Beat the heat as the Heartland continues to bake - KFVS12 News & Weather Cape Girardeau, Carbondale, Poplar Bluff

Beat the heat as the Heartland continues to bake

(Source: Raycom Media) (Source: Raycom Media)
(KFVS) -

You probably already know that it is hot outside, but did you know that heat kills more people than hurricanes, lightning, tornadoes, earthquakes, and floods?

The Federal Emergency Management Agency urges everyone to prepare now for extreme heat.

According to the National Weather Service, a large portion of the country will get hit with "dangerously hot and humid conditions" throughout the week.

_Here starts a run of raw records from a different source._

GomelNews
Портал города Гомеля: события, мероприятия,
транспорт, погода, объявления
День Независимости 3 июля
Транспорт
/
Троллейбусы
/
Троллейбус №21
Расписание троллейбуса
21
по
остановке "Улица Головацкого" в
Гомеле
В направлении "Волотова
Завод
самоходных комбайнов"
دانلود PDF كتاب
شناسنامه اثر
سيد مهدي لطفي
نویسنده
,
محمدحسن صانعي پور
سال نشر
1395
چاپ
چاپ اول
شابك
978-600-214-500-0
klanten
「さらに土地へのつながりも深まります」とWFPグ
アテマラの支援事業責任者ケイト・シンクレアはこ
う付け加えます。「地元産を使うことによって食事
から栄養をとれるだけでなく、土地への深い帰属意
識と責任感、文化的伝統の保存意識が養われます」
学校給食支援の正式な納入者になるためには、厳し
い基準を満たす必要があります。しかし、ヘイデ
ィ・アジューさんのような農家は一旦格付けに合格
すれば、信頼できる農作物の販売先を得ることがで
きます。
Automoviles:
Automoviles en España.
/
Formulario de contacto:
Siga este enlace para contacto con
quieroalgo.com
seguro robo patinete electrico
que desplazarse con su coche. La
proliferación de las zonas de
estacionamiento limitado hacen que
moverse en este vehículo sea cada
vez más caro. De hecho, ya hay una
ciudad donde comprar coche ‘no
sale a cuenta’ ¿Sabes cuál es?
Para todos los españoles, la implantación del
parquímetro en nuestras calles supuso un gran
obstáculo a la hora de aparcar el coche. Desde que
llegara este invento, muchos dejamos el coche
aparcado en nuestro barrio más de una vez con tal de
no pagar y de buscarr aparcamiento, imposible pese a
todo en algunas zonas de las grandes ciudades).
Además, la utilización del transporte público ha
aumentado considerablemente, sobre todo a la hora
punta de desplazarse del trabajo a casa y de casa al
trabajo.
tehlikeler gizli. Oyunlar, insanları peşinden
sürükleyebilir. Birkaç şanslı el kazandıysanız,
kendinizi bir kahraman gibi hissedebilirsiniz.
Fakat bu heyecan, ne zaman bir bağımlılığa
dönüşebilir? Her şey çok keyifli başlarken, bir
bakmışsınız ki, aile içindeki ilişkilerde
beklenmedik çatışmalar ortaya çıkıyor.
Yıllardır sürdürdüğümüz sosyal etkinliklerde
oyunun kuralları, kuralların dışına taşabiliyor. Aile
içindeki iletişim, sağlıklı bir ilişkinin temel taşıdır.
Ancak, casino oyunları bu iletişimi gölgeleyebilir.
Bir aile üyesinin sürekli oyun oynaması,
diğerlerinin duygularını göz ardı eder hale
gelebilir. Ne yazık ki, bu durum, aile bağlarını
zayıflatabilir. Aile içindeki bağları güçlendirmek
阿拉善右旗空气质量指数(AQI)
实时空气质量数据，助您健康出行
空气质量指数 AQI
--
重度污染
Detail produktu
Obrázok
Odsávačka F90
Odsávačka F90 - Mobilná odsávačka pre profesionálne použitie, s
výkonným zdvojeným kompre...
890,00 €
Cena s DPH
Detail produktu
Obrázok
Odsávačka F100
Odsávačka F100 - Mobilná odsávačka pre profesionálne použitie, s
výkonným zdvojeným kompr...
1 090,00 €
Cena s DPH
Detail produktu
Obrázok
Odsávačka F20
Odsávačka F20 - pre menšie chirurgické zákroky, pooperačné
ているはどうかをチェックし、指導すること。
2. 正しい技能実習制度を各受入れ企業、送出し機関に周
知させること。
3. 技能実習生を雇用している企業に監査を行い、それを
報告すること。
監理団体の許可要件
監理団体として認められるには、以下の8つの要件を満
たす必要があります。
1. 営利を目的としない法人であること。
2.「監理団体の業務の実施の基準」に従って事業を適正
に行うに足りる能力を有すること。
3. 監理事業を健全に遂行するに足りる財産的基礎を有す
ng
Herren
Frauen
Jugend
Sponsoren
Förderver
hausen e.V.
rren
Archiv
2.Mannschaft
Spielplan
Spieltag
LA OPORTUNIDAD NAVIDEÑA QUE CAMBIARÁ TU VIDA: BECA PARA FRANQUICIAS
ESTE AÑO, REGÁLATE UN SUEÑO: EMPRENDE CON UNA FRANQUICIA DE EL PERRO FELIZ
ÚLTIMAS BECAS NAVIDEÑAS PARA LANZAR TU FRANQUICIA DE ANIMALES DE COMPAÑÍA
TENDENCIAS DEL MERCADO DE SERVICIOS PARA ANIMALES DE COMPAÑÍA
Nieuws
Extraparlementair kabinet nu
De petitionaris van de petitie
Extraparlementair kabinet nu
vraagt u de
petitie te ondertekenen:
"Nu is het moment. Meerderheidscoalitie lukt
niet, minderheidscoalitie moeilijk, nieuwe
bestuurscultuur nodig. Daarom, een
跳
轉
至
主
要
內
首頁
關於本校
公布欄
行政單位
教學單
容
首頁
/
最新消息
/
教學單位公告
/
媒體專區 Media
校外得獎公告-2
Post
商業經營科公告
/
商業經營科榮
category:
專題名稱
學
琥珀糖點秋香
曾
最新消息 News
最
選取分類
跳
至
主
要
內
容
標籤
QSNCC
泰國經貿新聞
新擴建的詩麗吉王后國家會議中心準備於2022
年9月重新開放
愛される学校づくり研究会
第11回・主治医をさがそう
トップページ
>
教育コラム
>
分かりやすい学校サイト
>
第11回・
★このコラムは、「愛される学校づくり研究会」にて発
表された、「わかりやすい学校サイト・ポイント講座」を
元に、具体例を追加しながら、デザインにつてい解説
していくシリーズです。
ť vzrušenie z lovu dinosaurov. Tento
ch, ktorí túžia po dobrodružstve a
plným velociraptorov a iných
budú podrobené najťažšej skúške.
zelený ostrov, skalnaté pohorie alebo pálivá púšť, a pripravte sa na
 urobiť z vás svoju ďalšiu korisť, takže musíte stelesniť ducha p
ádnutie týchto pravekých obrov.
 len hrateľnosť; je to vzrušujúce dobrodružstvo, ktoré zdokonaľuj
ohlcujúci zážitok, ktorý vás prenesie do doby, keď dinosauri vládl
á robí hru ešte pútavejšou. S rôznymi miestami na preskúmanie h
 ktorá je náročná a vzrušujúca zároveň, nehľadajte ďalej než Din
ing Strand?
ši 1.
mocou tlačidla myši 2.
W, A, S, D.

FEMA urges people in the affected areas to take precautions:

  • Postpone outdoor games and activities and limit exposure to the sun.
  • Drink plenty of water and avoid caffeine; limit alcoholic beverage intake.
  • Dress in loose-fitting, lightweight and light-colored clothing.
  • Spend the warmest part of the day in temperature-controlled buildings such as libraries, schools, movie theaters, shopping malls, or community facilities.
  • Check on family, friends, and neighbors who do not have air conditioning and who spend much of their time alone.

The Illinois Department of Public Health also offers some tips to avoid heat-related illness like heat exhaustion and heat stroke:

  • Stay Cool
    • Stay in air-conditioned buildings.
    • Do not rely on a fan as your primary cooling device.
    • Take cool showers or baths to lower your body temperature.
  • Stay Hydrated
    • Drink more water than usual and don't wait until you're thirsty to hydrate.
    • Drink two to four cups of water every hour while working or exercising outside.
  • Stay Informed

According to the IDPH, the body usually cools itself by sweating, but if temperatures and humidity are extremely high, sweating is not effective in maintaining the body's normal temperature.

You can find information about the warning signs and symptoms of heat exhaustion and heat stroke here.

It's extremely important that you not leave anyone, including pets, alone in a closed, parked vehicle. The air temperature inside a vehicle rises very rapidly and can lead to brain damage or death.